- Occupation: Nurse
- Known for: assisting in the arrest and prosecution of serial murderer Charlie Cullen.

= Amy Loughren =

American nurse who helped stop a serial killer

Amy Loughren is an American reiki master and former registered nurse who is known for assisting in the arrest and prosecution of serial murderer Charlie Cullen.

Before his apprehension, Cullen and Loughren were friends who both worked the night shift in the intensive care unit at Somerset Medical Center in Somerville, New Jersey. Loughren was a single mother of two children and hiding her cardiomyopathy from her employers, with some help from Cullen, in whom she confided.

In 2003, Loughren was approached by detectives who suspected Cullen of poisoning hospital patients. The patient who triggered law enforcement interest was Florian Gall. As a patient at Somerset Medical, Gall had been improving, then he suddenly died of a massive heart attack. An autopsy showed that he had been administered digoxin. It was not on his prescription list. In small doses, digoxin can improve heart function, but the amount Gall had received was lethal. After consulting with her 11-year-old daughter, Loughren agreed to assist law enforcement.

Independent of the police investigation, Loughren noticed that Cullen's medical charting was irregular. It was at points muddled and hasty, and there were frequent misspellings. The hospital's tracking system also showed Loughren that Cullen spent unusual amounts of time on the files of other nurses' patients.

As part of the investigation into Cullen, Loughren met with him at a diner, wearing a wire. Because she had just had a pacemaker installed, police did not want her to wear the wire, but she insisted. “The truth is I didn’t know how this would affect my heart, but I knew I needed to go in there and get that confession,” she said in an interview with Vanity Fair. During Loughren's meeting with Cullen in the diner, he did not overtly admit to the murders, but he said that he would "go down fighting." The evidence from the meeting allowed police to then arrest Cullen. After he was arrested, Loughren encouraged him to make a full confession, which then supported his convictions for 29 murders.

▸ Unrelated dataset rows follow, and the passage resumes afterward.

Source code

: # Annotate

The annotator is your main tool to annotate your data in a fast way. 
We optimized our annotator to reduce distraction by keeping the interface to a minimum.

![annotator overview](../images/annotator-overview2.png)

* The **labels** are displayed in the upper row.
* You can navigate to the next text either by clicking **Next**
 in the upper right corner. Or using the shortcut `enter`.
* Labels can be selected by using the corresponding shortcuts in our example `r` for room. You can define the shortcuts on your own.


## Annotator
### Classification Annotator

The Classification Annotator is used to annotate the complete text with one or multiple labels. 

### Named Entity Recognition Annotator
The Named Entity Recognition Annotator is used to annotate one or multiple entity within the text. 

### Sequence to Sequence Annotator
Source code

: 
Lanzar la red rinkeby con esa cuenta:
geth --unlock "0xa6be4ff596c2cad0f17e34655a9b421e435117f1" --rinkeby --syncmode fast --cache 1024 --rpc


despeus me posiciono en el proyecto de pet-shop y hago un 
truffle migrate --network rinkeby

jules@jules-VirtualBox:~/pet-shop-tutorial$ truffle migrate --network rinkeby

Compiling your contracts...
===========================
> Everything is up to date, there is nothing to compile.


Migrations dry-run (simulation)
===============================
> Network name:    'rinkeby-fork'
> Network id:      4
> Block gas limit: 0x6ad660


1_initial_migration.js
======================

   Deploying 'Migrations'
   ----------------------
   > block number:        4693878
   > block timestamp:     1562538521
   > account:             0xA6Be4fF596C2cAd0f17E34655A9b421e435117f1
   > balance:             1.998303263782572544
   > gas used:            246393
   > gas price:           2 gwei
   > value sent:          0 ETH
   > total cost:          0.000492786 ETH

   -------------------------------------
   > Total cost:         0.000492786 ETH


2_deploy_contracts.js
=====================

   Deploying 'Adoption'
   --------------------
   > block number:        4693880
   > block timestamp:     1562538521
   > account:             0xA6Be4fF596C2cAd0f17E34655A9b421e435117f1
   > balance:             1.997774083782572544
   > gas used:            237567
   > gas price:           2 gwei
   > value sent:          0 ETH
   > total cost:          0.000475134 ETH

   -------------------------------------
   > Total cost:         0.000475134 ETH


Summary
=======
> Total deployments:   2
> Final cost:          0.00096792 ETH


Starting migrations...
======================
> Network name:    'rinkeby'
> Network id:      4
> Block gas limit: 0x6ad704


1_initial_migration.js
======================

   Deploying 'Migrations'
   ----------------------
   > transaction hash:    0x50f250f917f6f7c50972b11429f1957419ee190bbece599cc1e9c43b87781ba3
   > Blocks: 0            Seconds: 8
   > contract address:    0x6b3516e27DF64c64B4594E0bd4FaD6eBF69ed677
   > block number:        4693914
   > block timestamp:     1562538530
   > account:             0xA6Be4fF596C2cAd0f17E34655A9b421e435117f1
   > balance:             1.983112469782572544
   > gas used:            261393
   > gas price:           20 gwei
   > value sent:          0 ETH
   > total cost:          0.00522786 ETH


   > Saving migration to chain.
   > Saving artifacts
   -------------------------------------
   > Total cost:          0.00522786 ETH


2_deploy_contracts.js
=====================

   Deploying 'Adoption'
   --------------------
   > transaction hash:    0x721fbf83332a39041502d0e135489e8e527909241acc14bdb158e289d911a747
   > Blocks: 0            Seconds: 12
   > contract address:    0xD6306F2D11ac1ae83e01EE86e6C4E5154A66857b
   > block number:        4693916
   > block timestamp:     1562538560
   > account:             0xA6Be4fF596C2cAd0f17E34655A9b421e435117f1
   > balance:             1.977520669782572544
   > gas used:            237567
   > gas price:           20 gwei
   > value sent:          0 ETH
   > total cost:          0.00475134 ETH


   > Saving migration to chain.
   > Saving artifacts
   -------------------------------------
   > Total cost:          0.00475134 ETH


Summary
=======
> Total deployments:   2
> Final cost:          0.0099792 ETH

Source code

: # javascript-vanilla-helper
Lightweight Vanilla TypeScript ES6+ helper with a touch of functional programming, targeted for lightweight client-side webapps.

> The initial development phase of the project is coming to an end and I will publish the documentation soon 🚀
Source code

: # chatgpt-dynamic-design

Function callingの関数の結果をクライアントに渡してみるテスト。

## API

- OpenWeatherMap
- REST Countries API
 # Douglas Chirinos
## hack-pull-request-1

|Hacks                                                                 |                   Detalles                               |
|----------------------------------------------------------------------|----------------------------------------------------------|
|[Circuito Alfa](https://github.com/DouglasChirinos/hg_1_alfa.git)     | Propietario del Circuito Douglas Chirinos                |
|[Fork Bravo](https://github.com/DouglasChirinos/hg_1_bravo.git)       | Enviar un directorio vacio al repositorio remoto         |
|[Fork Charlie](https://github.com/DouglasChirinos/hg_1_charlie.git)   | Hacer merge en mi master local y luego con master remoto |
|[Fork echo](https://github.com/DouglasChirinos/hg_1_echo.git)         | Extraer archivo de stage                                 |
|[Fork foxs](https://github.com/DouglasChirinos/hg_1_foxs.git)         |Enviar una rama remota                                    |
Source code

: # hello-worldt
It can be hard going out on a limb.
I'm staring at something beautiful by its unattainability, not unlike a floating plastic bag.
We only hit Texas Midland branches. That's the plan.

Loughren struggled with the fact that her friend was a serial murderer and with her role in apprehending him: "And he wasn't a mercy killer. He was a cold-blooded murderer. And for me to not have seen that, I really did struggle."

==Personal life==
Loughren was a single mother of two daughters, and she is now a grandmother. While employed as a nurse, she developed cardiomyopathy which she hid from her employers, to protect her job and her health insurance, and kept working contrary to medical advice. In 2008, Loughren had an experimental heart surgery, and her health has improved.

==In popular culture==
The Netflix film The Good Nurse is a biopic about the apprehension of Charles Cullen, but it focuses on Loughren rather than the killer. It is based on the 2013 book The Good Nurse: A True Story of Medicine, Madness, and Murder by Charles Graeber. Loughren is played by Jessica Chastain in the movie.

Loughren also was featured in the documentary film Capturing the Killer Nurse, which began streaming on Netflix on November 11, 2022.